REQUIRED ACTION.
Write out every one of the lines below again, character for character, in the same order.

THE DATA.
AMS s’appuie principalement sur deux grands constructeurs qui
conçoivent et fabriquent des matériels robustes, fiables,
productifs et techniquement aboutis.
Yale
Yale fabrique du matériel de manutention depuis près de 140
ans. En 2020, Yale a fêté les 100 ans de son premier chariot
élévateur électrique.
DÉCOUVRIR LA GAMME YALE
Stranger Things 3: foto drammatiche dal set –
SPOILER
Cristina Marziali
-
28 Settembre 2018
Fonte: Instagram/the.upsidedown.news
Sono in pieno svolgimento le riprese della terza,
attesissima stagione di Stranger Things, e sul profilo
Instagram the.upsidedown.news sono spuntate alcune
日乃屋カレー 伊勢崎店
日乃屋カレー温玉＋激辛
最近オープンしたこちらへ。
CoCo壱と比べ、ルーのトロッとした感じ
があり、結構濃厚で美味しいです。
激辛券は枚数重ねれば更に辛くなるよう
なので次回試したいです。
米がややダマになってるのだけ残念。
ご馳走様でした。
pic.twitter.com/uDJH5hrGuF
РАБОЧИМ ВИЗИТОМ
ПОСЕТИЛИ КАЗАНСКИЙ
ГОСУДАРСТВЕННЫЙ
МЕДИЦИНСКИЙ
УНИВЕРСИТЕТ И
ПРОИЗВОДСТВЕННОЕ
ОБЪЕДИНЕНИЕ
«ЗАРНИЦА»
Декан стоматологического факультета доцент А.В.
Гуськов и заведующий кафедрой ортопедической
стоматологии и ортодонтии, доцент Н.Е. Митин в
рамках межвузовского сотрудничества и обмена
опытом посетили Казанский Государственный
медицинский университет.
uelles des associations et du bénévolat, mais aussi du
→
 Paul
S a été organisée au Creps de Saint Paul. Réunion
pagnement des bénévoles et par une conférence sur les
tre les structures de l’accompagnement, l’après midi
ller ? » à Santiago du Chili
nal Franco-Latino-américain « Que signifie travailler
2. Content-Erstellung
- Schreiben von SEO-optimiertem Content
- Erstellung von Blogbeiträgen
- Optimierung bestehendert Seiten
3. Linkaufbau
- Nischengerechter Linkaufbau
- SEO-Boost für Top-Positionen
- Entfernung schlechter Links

RESULT BELOW.
AMS s’appuie principalement sur deux grands constructeurs qui
conçoivent et fabriquent des matériels robustes, fiables,
productifs et techniquement aboutis.
Yale
Yale fabrique du matériel de manutention depuis près de 140
ans. En 2020, Yale a fêté les 100 ans de son premier chariot
élévateur électrique.
DÉCOUVRIR LA GAMME YALE
Stranger Things 3: foto drammatiche dal set –
SPOILER
Cristina Marziali
-
28 Settembre 2018
Fonte: Instagram/the.upsidedown.news
Sono in pieno svolgimento le riprese della terza,
attesissima stagione di Stranger Things, e sul profilo
Instagram the.upsidedown.news sono spuntate alcune
日乃屋カレー 伊勢崎店
日乃屋カレー温玉＋激辛
最近オープンしたこちらへ。
CoCo壱と比べ、ルーのトロッとした感じ
があり、結構濃厚で美味しいです。
激辛券は枚数重ねれば更に辛くなるよう
なので次回試したいです。
米がややダマになってるのだけ残念。
ご馳走様でした。
pic.twitter.com/uDJH5hrGuF
РАБОЧИМ ВИЗИТОМ
ПОСЕТИЛИ КАЗАНСКИЙ
ГОСУДАРСТВЕННЫЙ
МЕДИЦИНСКИЙ
УНИВЕРСИТЕТ И
ПРОИЗВОДСТВЕННОЕ
ОБЪЕДИНЕНИЕ
«ЗАРНИЦА»
Декан стоматологического факультета доцент А.В.
Гуськов и заведующий кафедрой ортопедической
стоматологии и ортодонтии, доцент Н.Е. Митин в
рамках межвузовского сотрудничества и обмена
опытом посетили Казанский Государственный
медицинский университет.
uelles des associations et du bénévolat, mais aussi du
→
 Paul
S a été organisée au Creps de Saint Paul. Réunion
pagnement des bénévoles et par une conférence sur les
tre les structures de l’accompagnement, l’après midi
ller ? » à Santiago du Chili
nal Franco-Latino-américain « Que signifie travailler
2. Content-Erstellung
- Schreiben von SEO-optimiertem Content
- Erstellung von Blogbeiträgen
- Optimierung bestehendert Seiten
3. Linkaufbau
- Nischengerechter Linkaufbau
- SEO-Boost für Top-Positionen
- Entfernung schlechter Links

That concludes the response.